EXHIBIT 99.1
On October 1, 2020 (the Closing Date), Xtant Medical
Holdings, Inc. (the Company) exchanged shares of its
common stock (the Common Stock) for approximately
$40.8 million of the aggregate outstanding principal
amount of the loans (as defined in the Second Amended
and Restated Credit Agreement, dated as of March 29,
2019, by and among the Company, Bacterin International,
Inc., Xtant Medical, Inc., X-spine Systems, Inc., and
OrbiMed Royalty Opportunities II, LP (ORO II) and
ROS Acquisition Offshore LP (ROS Acquisition and
collectively with ORO II, the Lenders) (as amended,
restated and otherwise modified prior to the date
hereof, Second A&R Credit Agreement) outstanding under
the Second A&R Credit Agreement, as well as, without
duplication, approximately $21.1 million of the
outstanding amount of PIK Interest (as defined in the
Second A&R Credit Agreement) (such loans and PIK Interest,
the Exchanging Loans), plus all other accrued and unpaid
interest on the Exchanging Loans outstanding as of the
Closing Date, at an exchange price of $1.07 per share,
representing the average closing price of the Common
Stock over the 10 trading days immediately prior to the
parties entering into that certain Restructuring and
Exchange Agreement, dated as of August 7, 2020 (the
Restructuring Agreement), with the Lenders and resulting
in the issuance of an aggregate of 57,837,045 shares of
Common Stock to the Lenders.

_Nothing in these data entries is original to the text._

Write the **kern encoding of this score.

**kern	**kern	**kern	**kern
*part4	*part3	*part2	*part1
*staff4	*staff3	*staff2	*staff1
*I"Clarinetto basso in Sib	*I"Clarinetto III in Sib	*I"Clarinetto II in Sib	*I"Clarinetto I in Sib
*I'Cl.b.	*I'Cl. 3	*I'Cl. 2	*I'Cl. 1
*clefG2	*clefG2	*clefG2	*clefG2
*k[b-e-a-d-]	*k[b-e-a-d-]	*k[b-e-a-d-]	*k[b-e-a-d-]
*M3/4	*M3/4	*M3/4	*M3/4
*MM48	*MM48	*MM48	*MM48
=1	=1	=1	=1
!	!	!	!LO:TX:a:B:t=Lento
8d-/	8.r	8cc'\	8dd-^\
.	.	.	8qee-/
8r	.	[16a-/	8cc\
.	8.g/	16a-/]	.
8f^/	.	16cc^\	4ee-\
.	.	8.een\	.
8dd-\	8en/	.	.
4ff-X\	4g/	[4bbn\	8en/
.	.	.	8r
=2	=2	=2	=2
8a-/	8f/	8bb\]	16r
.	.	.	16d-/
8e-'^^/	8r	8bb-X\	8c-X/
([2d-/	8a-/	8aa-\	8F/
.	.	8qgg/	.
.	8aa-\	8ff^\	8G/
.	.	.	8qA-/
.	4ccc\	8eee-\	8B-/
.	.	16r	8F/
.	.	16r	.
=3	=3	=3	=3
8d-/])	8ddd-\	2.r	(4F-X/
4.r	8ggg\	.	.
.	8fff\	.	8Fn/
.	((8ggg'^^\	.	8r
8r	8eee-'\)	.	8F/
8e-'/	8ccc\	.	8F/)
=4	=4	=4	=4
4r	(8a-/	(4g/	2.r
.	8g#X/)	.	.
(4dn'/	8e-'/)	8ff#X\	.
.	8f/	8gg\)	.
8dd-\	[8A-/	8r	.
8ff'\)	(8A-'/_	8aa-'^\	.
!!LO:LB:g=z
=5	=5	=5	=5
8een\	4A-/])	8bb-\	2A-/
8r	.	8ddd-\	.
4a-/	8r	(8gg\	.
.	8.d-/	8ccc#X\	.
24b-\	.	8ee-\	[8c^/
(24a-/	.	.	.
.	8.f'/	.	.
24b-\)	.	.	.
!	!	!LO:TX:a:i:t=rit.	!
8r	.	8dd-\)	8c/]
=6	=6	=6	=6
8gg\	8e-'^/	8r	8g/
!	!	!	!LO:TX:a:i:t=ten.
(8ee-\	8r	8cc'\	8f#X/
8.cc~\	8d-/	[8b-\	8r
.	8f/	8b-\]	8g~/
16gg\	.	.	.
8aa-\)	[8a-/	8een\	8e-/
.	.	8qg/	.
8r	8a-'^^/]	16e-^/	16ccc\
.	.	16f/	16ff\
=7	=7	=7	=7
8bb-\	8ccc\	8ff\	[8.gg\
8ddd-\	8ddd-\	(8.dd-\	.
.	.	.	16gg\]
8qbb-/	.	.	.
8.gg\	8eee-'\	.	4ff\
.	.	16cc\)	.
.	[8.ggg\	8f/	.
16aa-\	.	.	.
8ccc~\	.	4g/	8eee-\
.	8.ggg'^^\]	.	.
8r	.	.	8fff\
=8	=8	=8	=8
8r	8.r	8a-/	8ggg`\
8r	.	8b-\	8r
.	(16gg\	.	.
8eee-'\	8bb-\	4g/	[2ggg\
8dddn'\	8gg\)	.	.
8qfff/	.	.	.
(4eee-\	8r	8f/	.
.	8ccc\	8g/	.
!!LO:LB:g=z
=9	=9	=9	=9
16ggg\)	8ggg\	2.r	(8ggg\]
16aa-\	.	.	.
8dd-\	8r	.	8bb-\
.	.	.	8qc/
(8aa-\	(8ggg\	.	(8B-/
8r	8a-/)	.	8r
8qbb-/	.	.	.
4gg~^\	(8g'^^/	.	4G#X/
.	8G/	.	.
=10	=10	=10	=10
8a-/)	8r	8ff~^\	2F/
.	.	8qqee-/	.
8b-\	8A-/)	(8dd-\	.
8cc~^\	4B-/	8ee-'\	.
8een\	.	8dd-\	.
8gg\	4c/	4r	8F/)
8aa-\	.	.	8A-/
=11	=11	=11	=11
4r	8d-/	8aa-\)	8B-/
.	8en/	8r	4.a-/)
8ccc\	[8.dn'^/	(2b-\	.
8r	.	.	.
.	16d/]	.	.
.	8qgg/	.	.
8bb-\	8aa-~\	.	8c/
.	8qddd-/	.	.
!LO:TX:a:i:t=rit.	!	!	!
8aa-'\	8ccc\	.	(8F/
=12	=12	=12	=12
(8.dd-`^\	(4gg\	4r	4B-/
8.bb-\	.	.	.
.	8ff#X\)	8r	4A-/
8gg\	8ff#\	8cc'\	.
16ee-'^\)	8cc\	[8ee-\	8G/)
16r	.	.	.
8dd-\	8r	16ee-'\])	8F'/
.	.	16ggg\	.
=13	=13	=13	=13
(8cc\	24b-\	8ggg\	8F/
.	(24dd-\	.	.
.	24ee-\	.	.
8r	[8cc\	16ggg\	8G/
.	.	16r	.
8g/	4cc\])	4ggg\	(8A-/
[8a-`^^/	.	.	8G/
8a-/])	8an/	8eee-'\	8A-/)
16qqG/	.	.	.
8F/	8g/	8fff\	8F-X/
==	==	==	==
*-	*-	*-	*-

In addition, on the Closing
Date, the Company also entered into an amendment to the
Second A&R Credit Agreement and in connection therewith
the Company issued 917,349 shares of Common Stock to
ROS Acquisition in exchange for a portion of the
prepayment fee payable under the Second A&R Credit
Agreement in respect of the Exchanging Loans.